Dr. Russell Mumper, Vice Dean and professor in the UNC Eshelman School of Pharmacy at the University of North Carolina at Chapel Hill, recently flipped the classroom for students in his pharmacy class. The results were revealing. Dr. Mumper saw test scores increase by 5 percent, and 91 percent of his students said their learning was enhanced as a result of the flipped classroom; 86 percent preferred the flipped model rather than the sage-on-the-stage format.
For his part, Dr. Mumper recorded 25 lectures, which can now be repurposed for future classes, allowing him to spend more time engaging with his students. EdTech caught up with Dr. Mumper to discuss the experience. Check out his interview and the infographic below to learn more.
EdTech: What motivated you to flip the classroom?
Dr. Mumper: I had been using traditional lectures in my classrooms for more than a decade and thought I was doing a good job, based on student performance and feedback.
But I began to realize that something was missing. When I spent time with students describing my personal research or experiences, I saw how interested and engaged they became in what I was saying. During an occasional think-pair-share activity in class, they would become very active and animated. They weren’t like that during a typical lecture.
I saw how engaged the students were on those occasions and how rewarding it was for me. I decided to implement a new format based on those experiences to maximize student engagement and learning.
EdTech: How did the students respond?
Mumper: Before experiencing the new format, about three out of four students said that they preferred the traditional lecture. By the end of the course, nearly nine out of ten students preferred the flipped format.
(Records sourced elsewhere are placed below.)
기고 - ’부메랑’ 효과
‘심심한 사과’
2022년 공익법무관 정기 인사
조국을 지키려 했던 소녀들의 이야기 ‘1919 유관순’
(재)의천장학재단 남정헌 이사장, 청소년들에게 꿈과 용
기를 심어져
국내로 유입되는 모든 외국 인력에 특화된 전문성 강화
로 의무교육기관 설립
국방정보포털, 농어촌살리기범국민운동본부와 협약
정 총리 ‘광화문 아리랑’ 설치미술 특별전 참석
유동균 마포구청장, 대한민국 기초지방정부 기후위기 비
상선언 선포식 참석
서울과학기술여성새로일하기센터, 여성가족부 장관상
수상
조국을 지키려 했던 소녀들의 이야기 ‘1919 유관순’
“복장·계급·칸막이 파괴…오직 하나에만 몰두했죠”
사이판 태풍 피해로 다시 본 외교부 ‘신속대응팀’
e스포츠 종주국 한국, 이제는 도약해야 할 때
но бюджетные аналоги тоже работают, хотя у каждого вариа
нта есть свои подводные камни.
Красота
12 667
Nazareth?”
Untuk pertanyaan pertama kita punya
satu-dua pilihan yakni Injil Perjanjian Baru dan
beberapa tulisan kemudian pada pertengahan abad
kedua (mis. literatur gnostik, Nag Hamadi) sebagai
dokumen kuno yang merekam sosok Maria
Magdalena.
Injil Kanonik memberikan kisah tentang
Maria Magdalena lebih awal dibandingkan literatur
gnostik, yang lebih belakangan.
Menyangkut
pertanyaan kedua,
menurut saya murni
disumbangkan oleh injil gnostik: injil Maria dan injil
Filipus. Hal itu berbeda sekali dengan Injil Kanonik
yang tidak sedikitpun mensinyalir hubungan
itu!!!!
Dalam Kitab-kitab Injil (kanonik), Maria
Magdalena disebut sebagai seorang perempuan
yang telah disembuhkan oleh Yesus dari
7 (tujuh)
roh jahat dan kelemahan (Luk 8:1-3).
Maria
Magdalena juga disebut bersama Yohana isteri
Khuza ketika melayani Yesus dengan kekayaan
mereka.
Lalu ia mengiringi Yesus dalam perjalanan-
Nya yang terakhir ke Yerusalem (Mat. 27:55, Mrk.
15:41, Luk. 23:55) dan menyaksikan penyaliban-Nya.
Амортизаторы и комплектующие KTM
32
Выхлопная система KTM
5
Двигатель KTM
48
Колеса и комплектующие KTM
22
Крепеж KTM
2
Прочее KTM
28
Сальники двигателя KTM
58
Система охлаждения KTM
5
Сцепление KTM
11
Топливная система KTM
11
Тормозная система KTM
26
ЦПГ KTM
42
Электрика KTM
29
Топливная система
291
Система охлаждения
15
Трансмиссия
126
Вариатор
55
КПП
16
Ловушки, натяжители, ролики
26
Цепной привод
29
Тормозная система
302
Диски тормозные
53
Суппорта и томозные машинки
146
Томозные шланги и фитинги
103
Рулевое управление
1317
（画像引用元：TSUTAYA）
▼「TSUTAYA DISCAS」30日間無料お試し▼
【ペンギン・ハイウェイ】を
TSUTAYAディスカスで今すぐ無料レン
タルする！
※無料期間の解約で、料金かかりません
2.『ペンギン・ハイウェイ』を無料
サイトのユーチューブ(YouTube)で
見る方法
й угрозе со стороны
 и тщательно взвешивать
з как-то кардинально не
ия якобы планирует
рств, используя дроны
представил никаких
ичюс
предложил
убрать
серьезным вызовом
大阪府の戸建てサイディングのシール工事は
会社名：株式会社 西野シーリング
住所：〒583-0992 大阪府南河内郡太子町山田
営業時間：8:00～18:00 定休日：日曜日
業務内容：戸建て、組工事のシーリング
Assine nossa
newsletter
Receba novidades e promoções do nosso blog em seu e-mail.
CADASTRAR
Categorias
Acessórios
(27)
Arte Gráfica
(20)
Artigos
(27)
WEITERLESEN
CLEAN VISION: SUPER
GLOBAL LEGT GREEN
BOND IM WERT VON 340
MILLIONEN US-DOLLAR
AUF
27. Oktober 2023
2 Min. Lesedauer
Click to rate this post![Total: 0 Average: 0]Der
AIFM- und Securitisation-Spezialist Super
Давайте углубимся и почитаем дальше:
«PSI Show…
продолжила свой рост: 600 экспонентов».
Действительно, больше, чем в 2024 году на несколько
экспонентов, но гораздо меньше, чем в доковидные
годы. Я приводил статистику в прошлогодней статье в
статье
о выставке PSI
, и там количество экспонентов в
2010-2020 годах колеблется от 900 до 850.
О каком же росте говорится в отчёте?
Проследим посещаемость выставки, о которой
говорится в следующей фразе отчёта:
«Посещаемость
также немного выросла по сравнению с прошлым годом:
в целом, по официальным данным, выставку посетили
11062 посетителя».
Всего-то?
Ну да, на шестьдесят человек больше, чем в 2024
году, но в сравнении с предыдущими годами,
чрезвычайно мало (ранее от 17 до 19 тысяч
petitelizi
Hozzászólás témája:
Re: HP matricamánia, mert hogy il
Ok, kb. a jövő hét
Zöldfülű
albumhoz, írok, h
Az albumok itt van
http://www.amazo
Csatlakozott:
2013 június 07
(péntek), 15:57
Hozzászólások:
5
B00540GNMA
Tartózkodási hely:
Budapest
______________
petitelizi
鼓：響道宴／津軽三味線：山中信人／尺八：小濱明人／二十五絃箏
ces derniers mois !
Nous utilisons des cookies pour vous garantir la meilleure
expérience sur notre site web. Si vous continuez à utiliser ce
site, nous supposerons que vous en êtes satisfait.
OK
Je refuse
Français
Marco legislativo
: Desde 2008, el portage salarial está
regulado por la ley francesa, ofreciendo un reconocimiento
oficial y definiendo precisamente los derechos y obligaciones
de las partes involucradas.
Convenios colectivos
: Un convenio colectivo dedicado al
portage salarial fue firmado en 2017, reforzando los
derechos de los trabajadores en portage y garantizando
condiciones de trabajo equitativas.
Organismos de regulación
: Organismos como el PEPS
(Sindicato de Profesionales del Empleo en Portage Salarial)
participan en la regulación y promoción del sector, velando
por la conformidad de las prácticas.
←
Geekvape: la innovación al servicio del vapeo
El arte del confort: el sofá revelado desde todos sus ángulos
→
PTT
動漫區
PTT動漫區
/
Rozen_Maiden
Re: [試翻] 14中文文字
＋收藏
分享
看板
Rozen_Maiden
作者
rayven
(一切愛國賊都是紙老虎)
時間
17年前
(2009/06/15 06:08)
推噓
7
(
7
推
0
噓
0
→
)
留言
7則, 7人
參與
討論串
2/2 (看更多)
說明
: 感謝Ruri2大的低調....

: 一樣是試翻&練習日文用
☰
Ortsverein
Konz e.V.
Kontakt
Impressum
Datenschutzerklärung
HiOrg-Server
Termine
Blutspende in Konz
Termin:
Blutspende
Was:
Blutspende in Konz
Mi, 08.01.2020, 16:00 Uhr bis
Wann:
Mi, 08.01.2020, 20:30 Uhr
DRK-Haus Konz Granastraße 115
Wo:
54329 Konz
Students said that they wished more of their courses were taught using the flipped model.
EdTech: Did you run into tech challenges?
Mumper: No, the University of North Carolina at Chapel Hill had four years of experience with lecture capture software and believed it to be a proven and effective method to shift content delivery outside of class. Plus, active-learning strategies in the classroom, such as audience response systems, had already been proven and accepted by our students.
We emphasize from our experience that there are various proven, effective and sustainable methods to off-load content and engage in active learning in the class, and that technology should never be a barrier. Our guiding principle is that technology should aid teaching and not hinder it or just be used for its own sake.
EdTech: What does the future of the flipped classroom look like?
Mumper: I imagine that the flipped classroom will become standard in higher education as more faculty experience the qualitative and quantitative benefits. I do not see that the flipped classroom will replace traditional lectures, but together will become an effective blended-learning strategy to improve student learning.